*The task*: Among the entries below, find the lines with the word "boxes" and copy them.

(Dataset items)
########################################

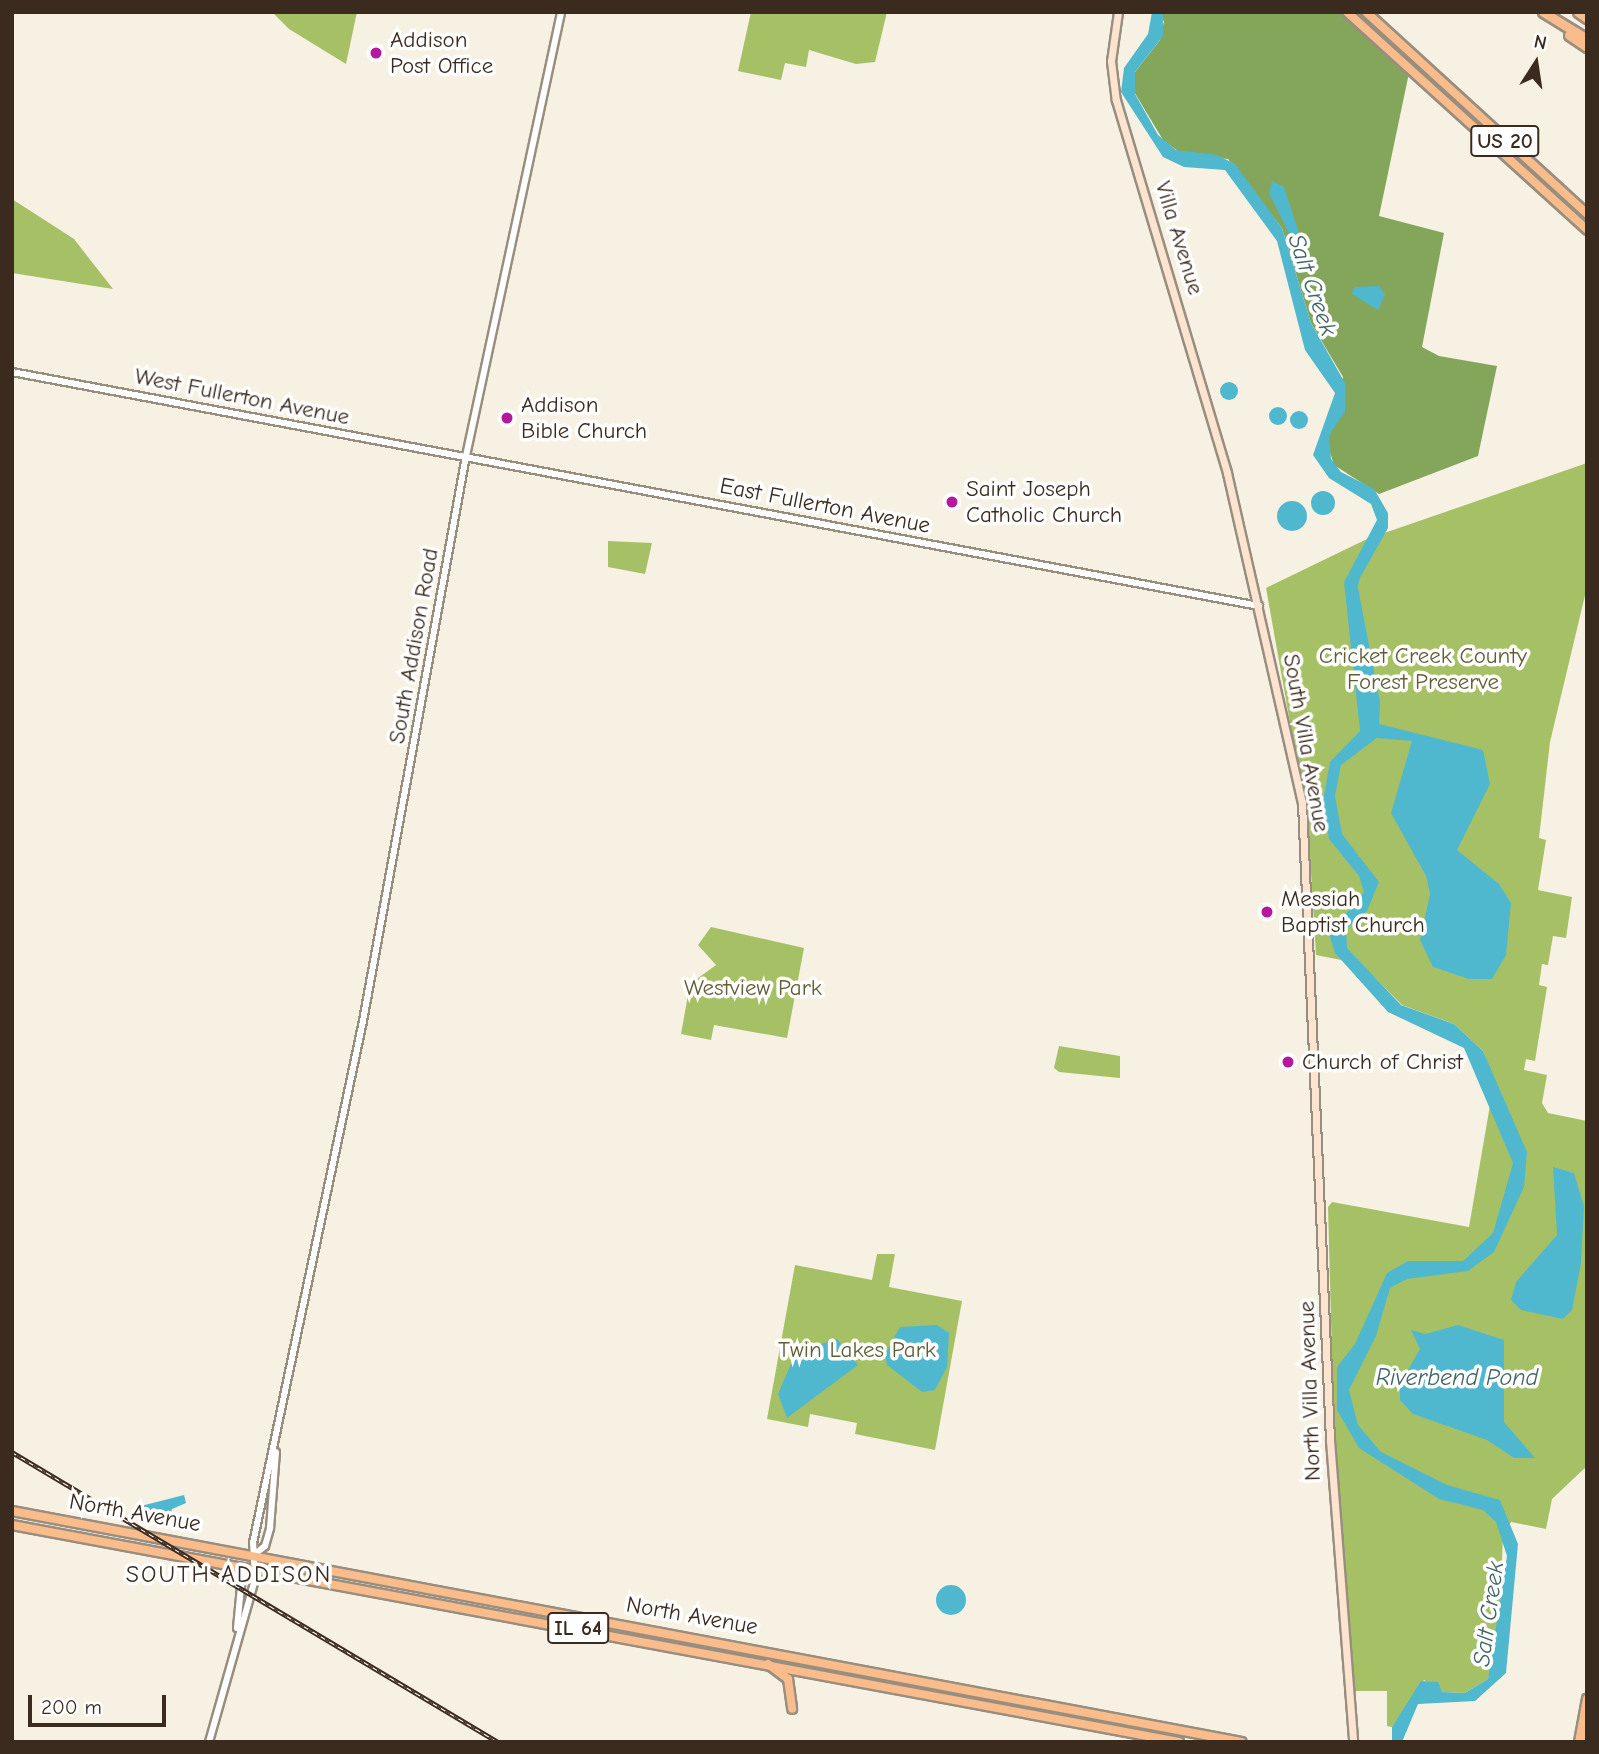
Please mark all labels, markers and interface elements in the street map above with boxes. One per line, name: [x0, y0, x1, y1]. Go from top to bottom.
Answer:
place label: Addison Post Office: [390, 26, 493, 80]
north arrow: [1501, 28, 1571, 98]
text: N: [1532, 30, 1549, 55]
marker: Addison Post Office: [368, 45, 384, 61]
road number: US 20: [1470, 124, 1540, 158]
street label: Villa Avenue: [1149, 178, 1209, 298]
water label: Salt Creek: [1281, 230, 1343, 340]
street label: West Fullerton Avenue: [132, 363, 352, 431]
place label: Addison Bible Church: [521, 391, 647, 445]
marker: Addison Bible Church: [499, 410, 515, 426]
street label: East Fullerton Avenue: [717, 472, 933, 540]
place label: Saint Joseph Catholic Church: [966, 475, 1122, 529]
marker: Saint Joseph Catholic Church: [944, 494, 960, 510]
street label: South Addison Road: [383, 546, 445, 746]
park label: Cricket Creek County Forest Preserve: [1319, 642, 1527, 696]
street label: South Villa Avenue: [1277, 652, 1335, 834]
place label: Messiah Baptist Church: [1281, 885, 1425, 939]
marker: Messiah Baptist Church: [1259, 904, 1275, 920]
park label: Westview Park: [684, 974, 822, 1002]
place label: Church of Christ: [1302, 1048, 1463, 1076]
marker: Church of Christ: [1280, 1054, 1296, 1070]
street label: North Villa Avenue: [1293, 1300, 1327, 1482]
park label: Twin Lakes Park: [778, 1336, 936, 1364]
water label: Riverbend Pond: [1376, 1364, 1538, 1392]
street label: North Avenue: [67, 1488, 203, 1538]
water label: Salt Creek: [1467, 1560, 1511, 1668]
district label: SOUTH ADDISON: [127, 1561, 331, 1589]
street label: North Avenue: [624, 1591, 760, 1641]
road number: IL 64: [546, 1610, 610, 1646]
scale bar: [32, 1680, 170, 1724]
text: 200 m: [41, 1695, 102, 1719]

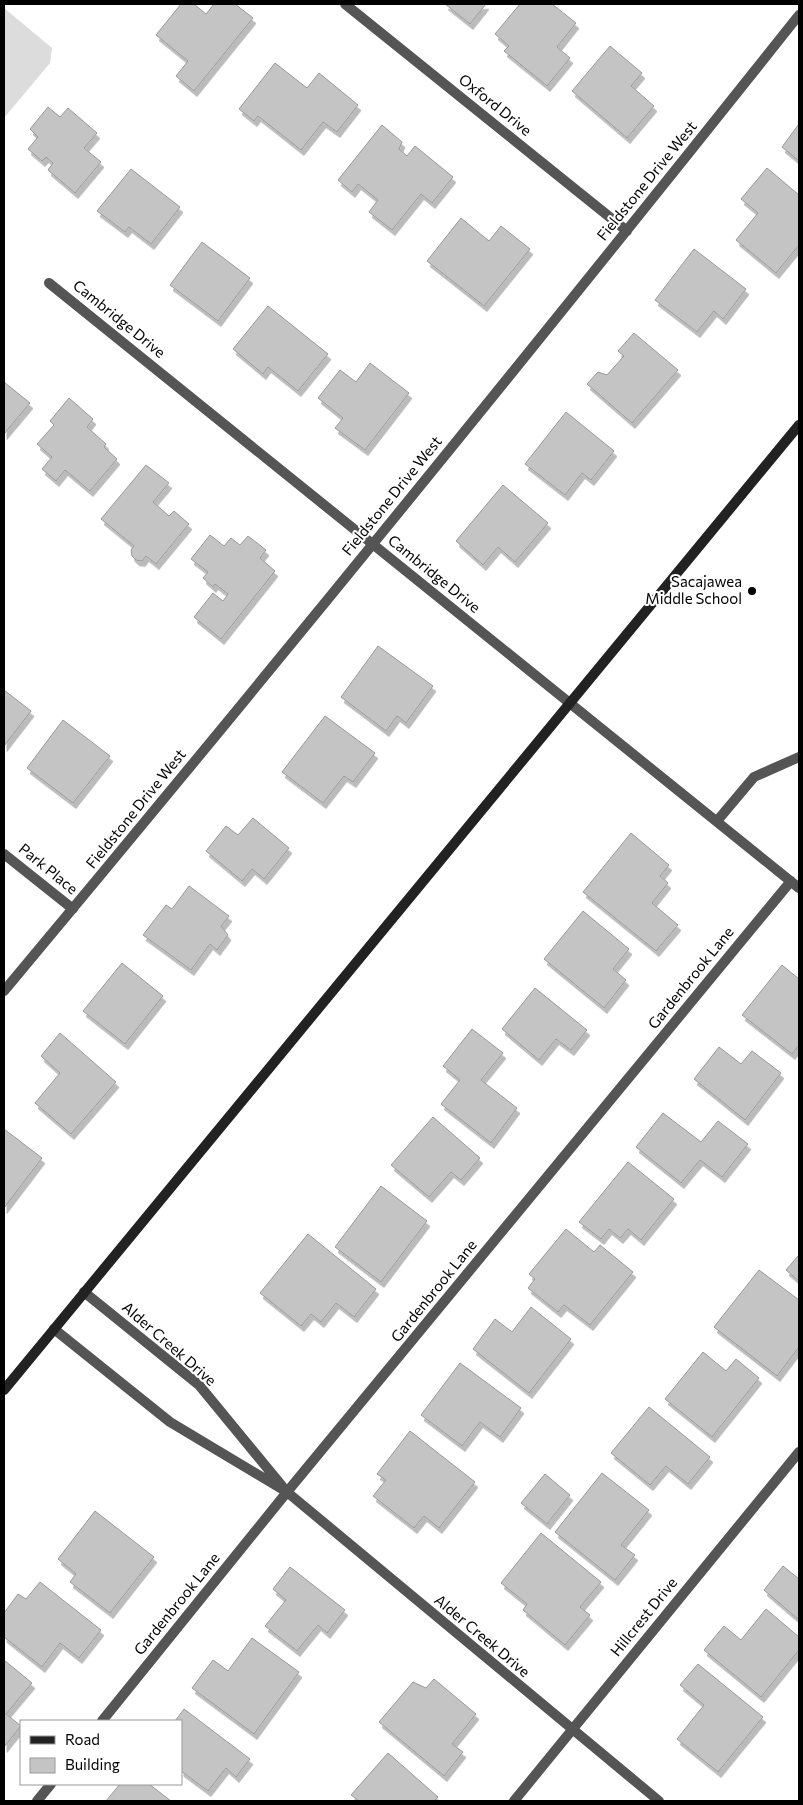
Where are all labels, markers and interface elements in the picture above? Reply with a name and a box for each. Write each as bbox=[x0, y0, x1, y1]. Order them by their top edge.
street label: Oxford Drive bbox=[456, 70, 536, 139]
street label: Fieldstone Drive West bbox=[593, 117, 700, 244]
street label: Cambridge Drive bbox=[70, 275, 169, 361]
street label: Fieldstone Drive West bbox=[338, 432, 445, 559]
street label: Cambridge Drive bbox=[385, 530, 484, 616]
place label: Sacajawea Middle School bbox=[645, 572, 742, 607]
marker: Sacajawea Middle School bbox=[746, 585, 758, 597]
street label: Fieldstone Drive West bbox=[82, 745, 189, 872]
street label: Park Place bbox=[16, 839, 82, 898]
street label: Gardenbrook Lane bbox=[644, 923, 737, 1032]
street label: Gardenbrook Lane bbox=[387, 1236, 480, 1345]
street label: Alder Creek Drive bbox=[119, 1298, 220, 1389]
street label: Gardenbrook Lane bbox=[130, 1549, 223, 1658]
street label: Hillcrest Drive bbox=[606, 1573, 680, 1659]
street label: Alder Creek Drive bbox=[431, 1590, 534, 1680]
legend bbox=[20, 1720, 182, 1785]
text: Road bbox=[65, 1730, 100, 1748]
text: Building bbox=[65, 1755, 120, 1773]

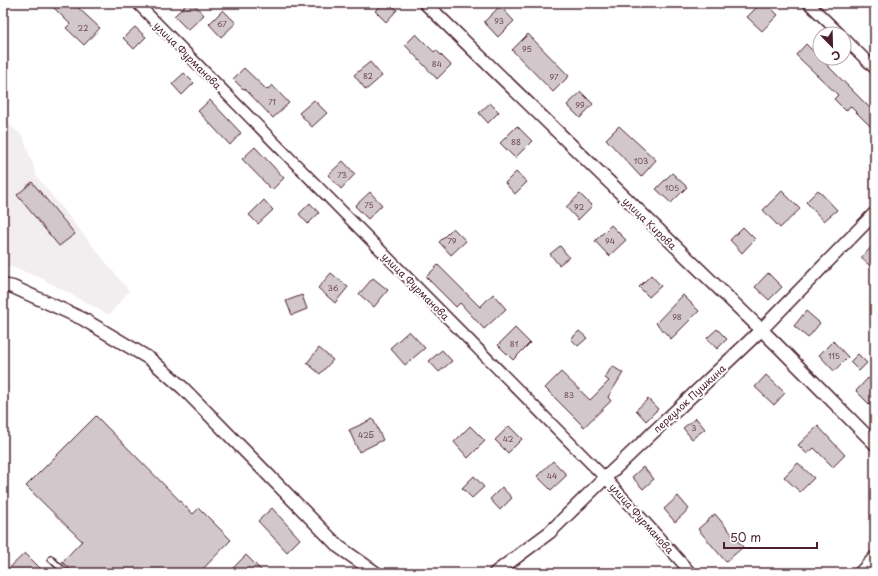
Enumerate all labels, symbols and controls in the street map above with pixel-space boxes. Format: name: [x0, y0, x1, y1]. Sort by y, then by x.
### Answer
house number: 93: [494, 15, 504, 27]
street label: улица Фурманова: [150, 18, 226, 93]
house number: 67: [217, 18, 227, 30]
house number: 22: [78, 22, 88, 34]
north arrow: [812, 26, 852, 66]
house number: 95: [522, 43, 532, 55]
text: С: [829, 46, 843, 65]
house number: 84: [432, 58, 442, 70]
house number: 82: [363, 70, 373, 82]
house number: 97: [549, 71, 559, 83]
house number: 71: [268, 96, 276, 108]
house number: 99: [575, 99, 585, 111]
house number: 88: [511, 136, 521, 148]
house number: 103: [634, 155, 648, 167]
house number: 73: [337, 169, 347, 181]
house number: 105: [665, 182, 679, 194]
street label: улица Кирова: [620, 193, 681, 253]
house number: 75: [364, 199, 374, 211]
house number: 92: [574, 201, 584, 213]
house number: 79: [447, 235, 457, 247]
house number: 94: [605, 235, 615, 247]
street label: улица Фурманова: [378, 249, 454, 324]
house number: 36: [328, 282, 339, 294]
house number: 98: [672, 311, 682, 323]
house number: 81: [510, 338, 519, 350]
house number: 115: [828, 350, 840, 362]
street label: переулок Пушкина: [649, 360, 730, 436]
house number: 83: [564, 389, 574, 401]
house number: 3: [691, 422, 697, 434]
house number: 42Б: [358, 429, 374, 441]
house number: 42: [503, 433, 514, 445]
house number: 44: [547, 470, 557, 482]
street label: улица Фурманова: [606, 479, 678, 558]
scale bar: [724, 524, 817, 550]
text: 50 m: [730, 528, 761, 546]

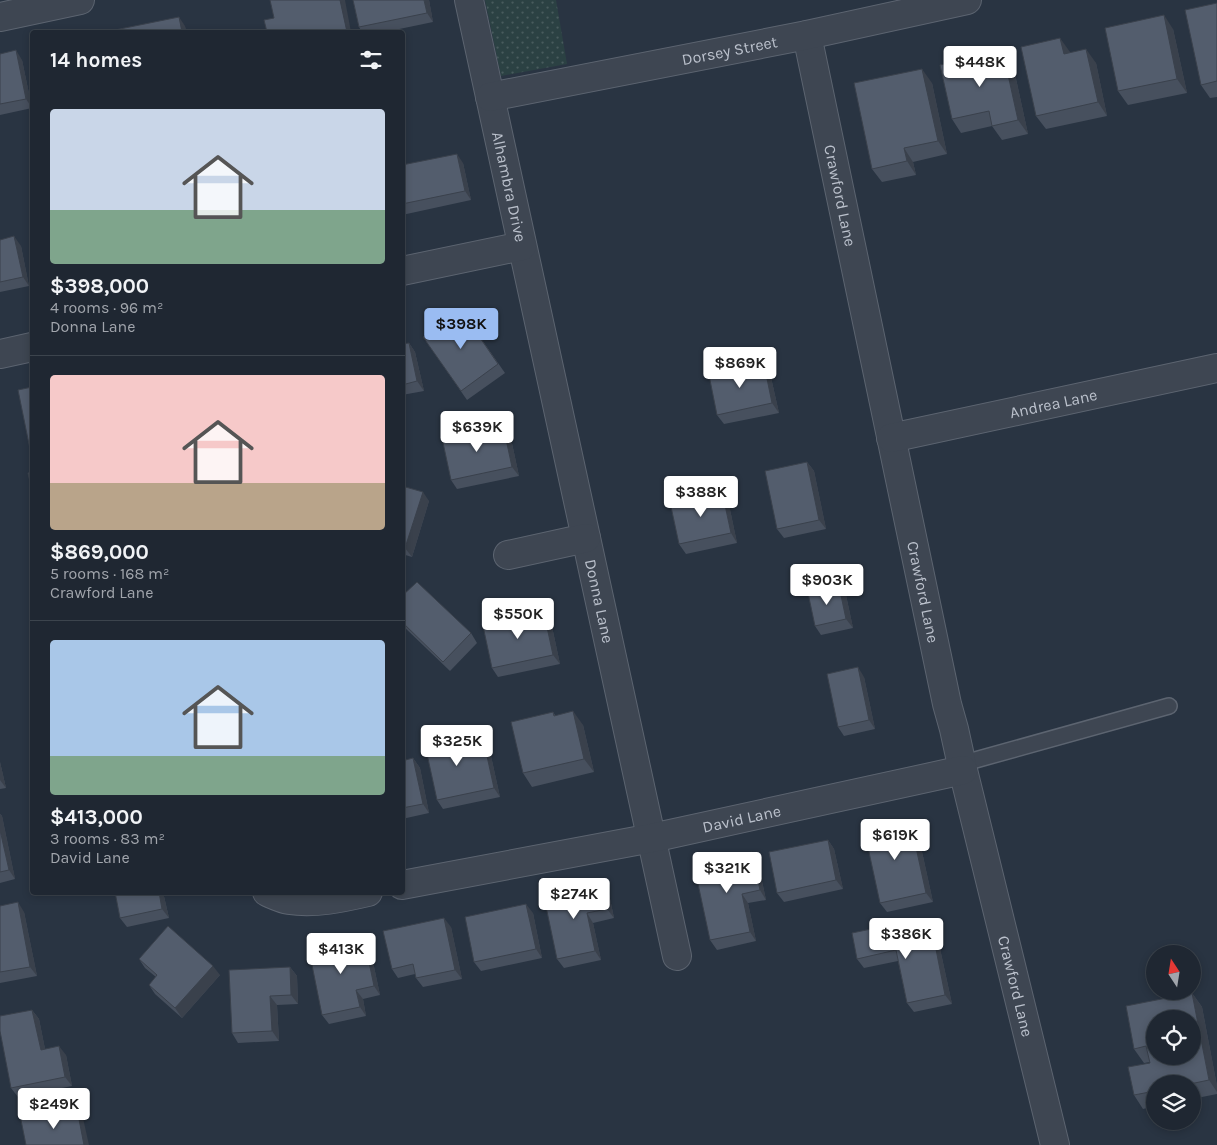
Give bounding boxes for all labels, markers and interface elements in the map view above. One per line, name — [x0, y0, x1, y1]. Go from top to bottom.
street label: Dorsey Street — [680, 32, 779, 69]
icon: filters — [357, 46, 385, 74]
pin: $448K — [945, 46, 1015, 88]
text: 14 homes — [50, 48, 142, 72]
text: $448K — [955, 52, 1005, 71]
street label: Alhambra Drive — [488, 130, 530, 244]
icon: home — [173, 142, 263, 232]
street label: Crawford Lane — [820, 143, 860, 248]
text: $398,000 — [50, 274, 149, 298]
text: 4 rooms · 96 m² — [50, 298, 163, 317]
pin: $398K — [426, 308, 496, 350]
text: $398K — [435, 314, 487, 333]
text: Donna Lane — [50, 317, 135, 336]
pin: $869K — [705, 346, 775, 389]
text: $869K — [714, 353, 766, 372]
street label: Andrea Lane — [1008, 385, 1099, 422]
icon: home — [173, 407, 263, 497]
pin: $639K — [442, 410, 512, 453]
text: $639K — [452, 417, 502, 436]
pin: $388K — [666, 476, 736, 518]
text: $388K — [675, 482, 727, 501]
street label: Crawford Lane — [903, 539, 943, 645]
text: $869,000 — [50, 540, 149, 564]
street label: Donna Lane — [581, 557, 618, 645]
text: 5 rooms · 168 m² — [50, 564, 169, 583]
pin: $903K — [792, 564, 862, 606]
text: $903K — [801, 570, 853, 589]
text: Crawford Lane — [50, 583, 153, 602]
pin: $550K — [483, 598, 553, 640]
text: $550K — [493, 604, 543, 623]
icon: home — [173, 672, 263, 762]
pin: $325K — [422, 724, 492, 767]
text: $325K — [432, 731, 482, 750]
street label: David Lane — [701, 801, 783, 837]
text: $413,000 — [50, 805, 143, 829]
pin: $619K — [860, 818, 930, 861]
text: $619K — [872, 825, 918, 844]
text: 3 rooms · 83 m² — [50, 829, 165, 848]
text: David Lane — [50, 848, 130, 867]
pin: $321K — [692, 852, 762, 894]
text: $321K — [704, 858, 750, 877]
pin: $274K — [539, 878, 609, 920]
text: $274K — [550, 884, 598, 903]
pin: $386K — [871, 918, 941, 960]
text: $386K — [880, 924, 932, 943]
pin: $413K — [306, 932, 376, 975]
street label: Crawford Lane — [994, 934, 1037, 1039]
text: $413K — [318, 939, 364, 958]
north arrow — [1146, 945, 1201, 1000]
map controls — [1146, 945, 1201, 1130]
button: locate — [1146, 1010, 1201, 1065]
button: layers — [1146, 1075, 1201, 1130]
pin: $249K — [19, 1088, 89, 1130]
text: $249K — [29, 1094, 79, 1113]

########################################

*Written response*:
Please mark all labels, markers and interface elements in the street map above with boxes. One per line, name: [x0, y0, x1, y1]. Go from top to bottom.
Enumerate all labels, symbols and controls in the street map above with pixel-space boxes. Format: name: [x0, y0, x1, y1]. Sort by y, then by x.
Give bounding boxes for all labels, markers and interface elements in the map view above. One per line, name — [x0, y0, x1, y1]. Go from top to bottom.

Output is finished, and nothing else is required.